Under scrutiny from just about everyone on Wall Street, the nice folks on Capitol Hill, the SEC, and our own Bill Mann, Citigroup(NYSE: C) is making some changes to its top management. Out goes Michael Carpenter, the head of Citigroup's global corporate and investment banking division (which houses maligned Salomon Smith Barney), and in comes the company's chief operating officer, Charles Prince, to fill his shoes. Carpenter is being demoted to a lower-profile position, though as the head of Citigroup's global proprietary investment group, he'll still be managing around $100 billion of Citigroup's assets.

Citigroup's chief Sandy Weill, while addressing the company's woes at a financial services conference Friday, promised to, "... nip the things we did wrong," according to reports from Reuters. Looks like Carpenter's the first "nip."

You have to wonder what Weill determined Carpenter knew about the seemingly sketchy dealings at Salomon. Did Carpenter approve of, even tacitly, now-departed analyst Jack Grubman's actions? Did he know about Bernie Ebbers's grants of hot initial public offerings? We can't assume Carpenter knew anything about anything here, of course, but one thing's for sure: Congress and the New York attorney general both want to know who knew what and are working to uncover it.

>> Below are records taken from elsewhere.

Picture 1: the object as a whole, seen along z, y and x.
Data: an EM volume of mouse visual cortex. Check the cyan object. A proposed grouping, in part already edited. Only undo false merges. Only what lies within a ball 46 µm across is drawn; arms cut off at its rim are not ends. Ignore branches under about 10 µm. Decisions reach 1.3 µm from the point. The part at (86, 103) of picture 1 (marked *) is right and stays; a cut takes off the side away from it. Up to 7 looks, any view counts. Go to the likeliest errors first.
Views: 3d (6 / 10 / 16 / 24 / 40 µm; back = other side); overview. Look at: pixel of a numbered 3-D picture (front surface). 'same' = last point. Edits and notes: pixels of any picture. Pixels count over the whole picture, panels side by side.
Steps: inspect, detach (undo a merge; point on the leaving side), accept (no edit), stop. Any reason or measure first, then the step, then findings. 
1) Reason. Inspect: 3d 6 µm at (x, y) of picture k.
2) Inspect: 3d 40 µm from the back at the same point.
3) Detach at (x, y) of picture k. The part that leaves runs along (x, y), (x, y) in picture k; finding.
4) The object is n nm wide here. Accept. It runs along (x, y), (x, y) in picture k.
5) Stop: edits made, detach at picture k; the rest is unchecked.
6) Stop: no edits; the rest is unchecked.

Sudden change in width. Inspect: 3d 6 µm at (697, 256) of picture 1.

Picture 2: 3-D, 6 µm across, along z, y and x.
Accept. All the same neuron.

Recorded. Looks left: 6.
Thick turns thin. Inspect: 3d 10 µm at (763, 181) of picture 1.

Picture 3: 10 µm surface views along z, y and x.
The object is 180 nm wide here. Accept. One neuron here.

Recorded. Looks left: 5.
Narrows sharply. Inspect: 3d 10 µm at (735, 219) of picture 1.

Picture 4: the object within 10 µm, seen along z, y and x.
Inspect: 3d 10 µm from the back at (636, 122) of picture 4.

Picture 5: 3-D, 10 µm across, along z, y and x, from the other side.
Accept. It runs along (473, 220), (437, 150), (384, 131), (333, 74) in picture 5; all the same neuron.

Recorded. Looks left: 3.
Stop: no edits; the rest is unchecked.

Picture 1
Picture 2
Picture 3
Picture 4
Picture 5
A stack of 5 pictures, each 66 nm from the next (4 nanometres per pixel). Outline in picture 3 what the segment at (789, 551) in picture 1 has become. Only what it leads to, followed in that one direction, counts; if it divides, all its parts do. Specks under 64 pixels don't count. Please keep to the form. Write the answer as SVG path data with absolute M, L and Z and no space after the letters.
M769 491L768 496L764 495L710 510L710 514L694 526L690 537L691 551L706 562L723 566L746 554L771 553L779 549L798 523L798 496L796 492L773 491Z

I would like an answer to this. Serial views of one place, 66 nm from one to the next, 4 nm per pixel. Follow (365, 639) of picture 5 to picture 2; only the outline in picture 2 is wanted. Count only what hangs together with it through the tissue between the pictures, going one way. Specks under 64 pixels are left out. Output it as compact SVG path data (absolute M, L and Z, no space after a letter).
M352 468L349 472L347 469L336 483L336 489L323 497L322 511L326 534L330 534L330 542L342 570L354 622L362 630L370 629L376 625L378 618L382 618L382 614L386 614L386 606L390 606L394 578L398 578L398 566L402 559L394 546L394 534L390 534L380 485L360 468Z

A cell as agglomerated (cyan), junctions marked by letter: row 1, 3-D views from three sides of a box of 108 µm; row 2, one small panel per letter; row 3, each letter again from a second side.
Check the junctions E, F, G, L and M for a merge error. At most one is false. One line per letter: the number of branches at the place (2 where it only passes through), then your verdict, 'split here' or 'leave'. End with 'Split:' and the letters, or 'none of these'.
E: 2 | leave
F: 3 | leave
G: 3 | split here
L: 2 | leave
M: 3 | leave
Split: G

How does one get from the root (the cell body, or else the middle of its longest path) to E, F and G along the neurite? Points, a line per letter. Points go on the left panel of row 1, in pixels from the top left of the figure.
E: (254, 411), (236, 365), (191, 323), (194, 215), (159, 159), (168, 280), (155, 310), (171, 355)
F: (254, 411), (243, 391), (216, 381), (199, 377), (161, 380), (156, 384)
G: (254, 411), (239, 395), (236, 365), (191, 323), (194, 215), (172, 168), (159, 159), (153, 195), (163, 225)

In the statement announcing the management changes, Weill said, "There are certain industry practices that we should all be concerned about, and although we have found nothing illegal, looking back, we can see that certain of our activities do not reflect the way we believe business should be done."

Well, OK. Citigroup's trying to paint itself as the forerunner of change in a troubled industry. We'll see.

Moving Carpenter out of his position is certainly a positive for the company, though. At least Weill is serious about getting Citigroup through its legal messes and onto a better path. Hopefully, the move represents a desire to have a clean slate from which to make some real changes in its investment banking business, and not a realization that the investment bank's shady way of operating was sanctioned all the way up to the very top.

It'll all come out in the wash, eventually. For now, consider this little management minuet a good thing for Citigroup.